PROBLEM: Carry on the passage below about MCT inhibition in prostate cancer, picking up right after its final sentence.

READING PASSAGE: Begin

PATH-4547-FIG-0007-c — (A, B) SLC16A1 (MCT1) and SLC16A3 (MCT4) mRNA expression levels in tissue samples derived from transgenic mice; expression levels were assessed in PTEN‐ and p53pRb‐negative transgenic mice. Normal prostate, precursor lesions (PIN) derived from both PTEN‐ and p53pRb‐negative mice, micro‐invasive and well‐differentiated adenocarcinoma (MED PTEN), moderate and undifferentiated adenocarcinomas (HIGH PTEN) and undifferentiated adenocarcinoma in p53pRb‐negative (TUMOUR p53) were considered. (C, D) Immunohistochemistry showing ki67 (C) and cleaved caspase 3 staining (D) in mouse prostate. Benign glands and PTEN‐negative‐derived tumours are shown, with and without treatment with AR‐C155858; bars = 200 µm. (E, F) A total number of 30–50 randomly chosen images were used for the analysis of ki67 and CC3 staining in benign tissue (BT) and tumour tissue (TT); (E) percentage of positive nuclei for ki67 expression in benign tissue (BT) and tumour tissue (TT), with and without treatment; (F) percentage of nuclei positive for CC3 expression in benign tissue (BT) and tumour tissue (TT), with and without treatment

To achieve a more realistic insight into the efficacy of MCTs inhibition in PCa, we used AR‐C155858. The reason for selecting this compound relies on the fact that this small molecule is described as isoform‐specific for MCT1 and is now under clinical trials 29, whereas so far there are no specific inhibitors for MCT4. The binding site for AR‐C155858 is contained within the C‐terminal half of MCT1 and involves transmembrane (TM) domains 7–10 31. Tumours from PTEN‐negative mice were treated ex vivo with AR‐C155858 for 5 days, fixed and the presence of cleaved caspase‐3 (CC3) and KI67 levels were assessed by immunohistochemistry (IHC). Figure 7C, D shows expression of KI67 (C) and CC3 (D). We have clearly observed that benign glands were not affected by the drug. Proliferating cells are seen in benign glands in both the presence and absence of AR‐C155858. However, in tumours a decrease in KI67 expression was observed following treatment (Figure 7C). Regarding CC3, the benign glands were not affected (just 1% of apoptotic cells was verified) in contrast to PTEN tumours which, when treated with the drug, showed high expression of CC3 with an evident effect not only in the epithelial cells but also in the reactive stroma (Figure 7D). The quantification of KI‐67‐ and CC3‐positive nuclei for tumour tissue samples (TT) and benign tissue (BT), with and without treatment (untreated, UT) is shown in Figure 7E, F. This confirmed that AR‐C155858 caused a decrease in proliferation (p < 0.0001) and increased apoptosis (p < 0.0001) in tumour tissues, with no significant effect on benign tissue (p = 0.1086 and p = 0.6993, respectively).

Discussion

A fundamental challenge in PCa research involves understanding the transition of cancer cells from androgen dependence to androgen independence. Hypoxia is thought to participate in androgen resistance under conditions of androgen deprivation via the induction of androgen hypersensitivity 32 and the amplification of androgen receptor activity 33. While numerous studies have investigated the involvement of altered cellular metabolism in various tumours, little is known about the metabolic alterations during PCa progression. Ranasinghe et al.(34) linked hypoxia with aggressiveness and metastasis in PCa. However, how the expression of proteins involved in cellular energetic metabolism is altered during prostate malignant transformation and progression, in addition to the significance of their expression, is largely unknown.

READING PASSAGE: End
STUDY MATERIAL: Begin

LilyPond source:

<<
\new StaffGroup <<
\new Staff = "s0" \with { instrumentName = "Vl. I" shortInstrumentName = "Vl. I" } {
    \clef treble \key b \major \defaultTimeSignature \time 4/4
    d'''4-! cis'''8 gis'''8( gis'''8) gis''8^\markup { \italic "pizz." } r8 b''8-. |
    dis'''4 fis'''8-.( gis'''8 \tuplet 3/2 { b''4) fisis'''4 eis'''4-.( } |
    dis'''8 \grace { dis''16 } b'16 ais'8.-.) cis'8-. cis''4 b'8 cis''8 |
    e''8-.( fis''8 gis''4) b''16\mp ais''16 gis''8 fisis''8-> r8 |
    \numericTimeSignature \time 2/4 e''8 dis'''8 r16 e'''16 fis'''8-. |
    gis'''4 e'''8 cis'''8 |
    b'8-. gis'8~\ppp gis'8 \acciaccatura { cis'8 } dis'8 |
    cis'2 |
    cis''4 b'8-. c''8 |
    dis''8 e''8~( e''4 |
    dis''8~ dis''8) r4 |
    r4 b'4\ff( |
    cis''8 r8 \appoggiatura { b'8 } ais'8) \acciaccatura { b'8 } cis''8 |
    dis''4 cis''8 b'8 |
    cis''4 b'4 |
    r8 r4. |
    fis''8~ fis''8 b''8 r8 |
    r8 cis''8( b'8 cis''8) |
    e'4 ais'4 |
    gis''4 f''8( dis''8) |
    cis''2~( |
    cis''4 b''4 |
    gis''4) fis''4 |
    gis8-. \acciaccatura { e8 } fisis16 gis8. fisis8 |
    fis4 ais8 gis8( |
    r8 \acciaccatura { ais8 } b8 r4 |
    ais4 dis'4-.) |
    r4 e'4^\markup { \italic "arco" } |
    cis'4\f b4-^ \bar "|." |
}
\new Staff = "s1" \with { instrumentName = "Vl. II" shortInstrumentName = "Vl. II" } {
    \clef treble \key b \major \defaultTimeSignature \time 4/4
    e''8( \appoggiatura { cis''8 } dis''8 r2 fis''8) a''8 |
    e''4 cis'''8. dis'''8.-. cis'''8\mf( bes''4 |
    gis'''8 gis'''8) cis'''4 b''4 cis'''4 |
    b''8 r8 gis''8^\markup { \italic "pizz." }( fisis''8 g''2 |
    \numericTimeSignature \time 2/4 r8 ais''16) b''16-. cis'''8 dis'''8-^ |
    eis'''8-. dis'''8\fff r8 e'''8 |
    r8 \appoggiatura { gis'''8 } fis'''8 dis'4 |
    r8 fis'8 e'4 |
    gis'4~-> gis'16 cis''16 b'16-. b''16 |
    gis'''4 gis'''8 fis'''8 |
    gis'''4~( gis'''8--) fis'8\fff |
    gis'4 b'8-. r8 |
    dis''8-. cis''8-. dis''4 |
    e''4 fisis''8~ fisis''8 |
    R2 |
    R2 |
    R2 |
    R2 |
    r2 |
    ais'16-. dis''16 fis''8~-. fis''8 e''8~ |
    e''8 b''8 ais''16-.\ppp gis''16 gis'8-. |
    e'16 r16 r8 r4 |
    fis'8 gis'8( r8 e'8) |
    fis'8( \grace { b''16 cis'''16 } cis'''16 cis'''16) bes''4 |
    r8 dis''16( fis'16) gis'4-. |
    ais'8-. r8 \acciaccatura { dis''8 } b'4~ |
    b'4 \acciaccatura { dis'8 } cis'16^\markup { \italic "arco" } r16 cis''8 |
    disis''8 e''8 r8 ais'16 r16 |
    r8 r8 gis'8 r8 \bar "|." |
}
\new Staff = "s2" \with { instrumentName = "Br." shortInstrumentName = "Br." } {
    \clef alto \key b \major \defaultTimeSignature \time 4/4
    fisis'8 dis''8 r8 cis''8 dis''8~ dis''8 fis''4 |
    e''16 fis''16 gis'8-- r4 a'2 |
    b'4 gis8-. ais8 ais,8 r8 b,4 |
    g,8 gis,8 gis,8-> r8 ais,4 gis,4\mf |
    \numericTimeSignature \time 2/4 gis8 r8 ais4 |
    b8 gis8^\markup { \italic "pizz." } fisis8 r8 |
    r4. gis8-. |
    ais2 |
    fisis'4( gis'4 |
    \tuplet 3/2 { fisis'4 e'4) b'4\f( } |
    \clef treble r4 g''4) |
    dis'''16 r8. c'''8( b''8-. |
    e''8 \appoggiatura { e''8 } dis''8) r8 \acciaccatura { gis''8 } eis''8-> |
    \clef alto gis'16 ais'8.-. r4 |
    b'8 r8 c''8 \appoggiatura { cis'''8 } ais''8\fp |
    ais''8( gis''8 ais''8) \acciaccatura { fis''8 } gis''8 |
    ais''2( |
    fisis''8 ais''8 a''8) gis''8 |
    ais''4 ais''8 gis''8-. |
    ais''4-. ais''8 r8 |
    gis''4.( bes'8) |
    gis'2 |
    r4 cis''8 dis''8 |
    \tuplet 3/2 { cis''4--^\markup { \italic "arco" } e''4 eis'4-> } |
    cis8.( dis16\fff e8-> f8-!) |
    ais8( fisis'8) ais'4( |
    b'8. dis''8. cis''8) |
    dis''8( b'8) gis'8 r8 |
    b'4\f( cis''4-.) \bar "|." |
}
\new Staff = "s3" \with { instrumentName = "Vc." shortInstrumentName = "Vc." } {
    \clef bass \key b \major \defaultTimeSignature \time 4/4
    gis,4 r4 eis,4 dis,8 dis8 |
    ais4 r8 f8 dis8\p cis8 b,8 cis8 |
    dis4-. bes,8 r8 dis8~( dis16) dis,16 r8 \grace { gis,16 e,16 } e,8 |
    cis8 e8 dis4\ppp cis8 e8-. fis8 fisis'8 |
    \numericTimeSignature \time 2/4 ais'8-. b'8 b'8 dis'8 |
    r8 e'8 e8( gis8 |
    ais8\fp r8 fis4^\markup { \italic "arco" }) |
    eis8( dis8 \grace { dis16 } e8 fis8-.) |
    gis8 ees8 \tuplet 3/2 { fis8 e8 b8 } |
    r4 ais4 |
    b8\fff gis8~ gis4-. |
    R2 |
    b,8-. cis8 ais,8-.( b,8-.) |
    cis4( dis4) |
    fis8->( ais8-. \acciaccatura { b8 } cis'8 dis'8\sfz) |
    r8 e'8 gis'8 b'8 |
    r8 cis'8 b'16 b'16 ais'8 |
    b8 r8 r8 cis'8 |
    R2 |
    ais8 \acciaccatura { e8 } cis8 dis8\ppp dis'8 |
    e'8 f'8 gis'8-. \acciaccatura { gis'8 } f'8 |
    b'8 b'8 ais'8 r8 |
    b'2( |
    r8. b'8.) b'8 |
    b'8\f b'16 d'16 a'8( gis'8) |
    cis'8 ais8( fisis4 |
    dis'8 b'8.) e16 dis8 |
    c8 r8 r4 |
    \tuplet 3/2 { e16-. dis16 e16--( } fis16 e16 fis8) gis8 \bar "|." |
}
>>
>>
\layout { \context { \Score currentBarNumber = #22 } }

STUDY MATERIAL: End

RESPONSE TO THE EXERCISE:
We consistently showed that proteins involved in the glycolytic pathway aberrantly over‐expressed across prostate malignancy, associated with both prostate metastatic tissue and poor prognosis. Accordingly, the highly metastatic models were shown to consume more glucose, with consequent lactate production, compared to the poorly metastatic models. Additionally, we found evidence for less energetically efficient respiration in the high metastatic lines that over‐express UCP2 protein, indicating a coupling defect in oxidative phosphorylation in these cells. These results support the concept that PCa does not fit the traditional model of a metabolic switch to glycolysis from non‐malignant to malignant cells, but instead this metabolic switch is more likely to be involved in advanced stages of the disease.

Following these observations, we found that MCT4 expression at both gene and protein levels was always associated with malignancy. Both isoforms were shown to increase under hypoxic conditions; however, only a direct link for HIF‐1α and MCT4 could be provided, with the existence of HIF‐1α binding sites present upstream of the SLC16A3 gene. Consistent with the idea of a metabolic phenotype stimulated by hypoxic conditions that can allow the tumour to grow in the absence of androgens, our expression arrays showed that the proteins previously associated with poor prognosis in human tumour samples were the ones encoded by genes that were up‐regulated in low‐oxygen conditions, independent of the presence of androgens. Silencing MCT4 was shown to be effective in PCa cell lines when under hypoxia. In contrast, MCT1 silencing was shown to be effective when the cells were growing under both conditions.

Importantly, the metabolic phenotype of PCa cells was clearly affected after MCTs silencing, indicating a role for MCTs as metabolic modulators. One of the most interesting results observed was that MCTs inhibition was able to affect the expression levels of the glycolysis‐related proteins previously associated with poor prognosis in PCa. Surprisingly, an increase in CA9 was observed when MCT4 was silenced. We believe this could be due to a possible interaction between CAIX and MCT4 34 that is disrupted by MCT4 knockdown.

In accordance with observations in human samples, MCT4 levels increase in the transgenic mouse model tumours. However, MCT4 levels were already high in mouse PIN lesions; this high level was not found in human models. Considering that most PIN lesions derived from PTEN‐transgenic mice will progress to tumour, in contrast to PIN lesions derived from the p53‐transgenic models 35, the high levels of SLC16A3 only in PIN lesions from PTEN models corroborates once more the involvement of MCT4 in disease progression.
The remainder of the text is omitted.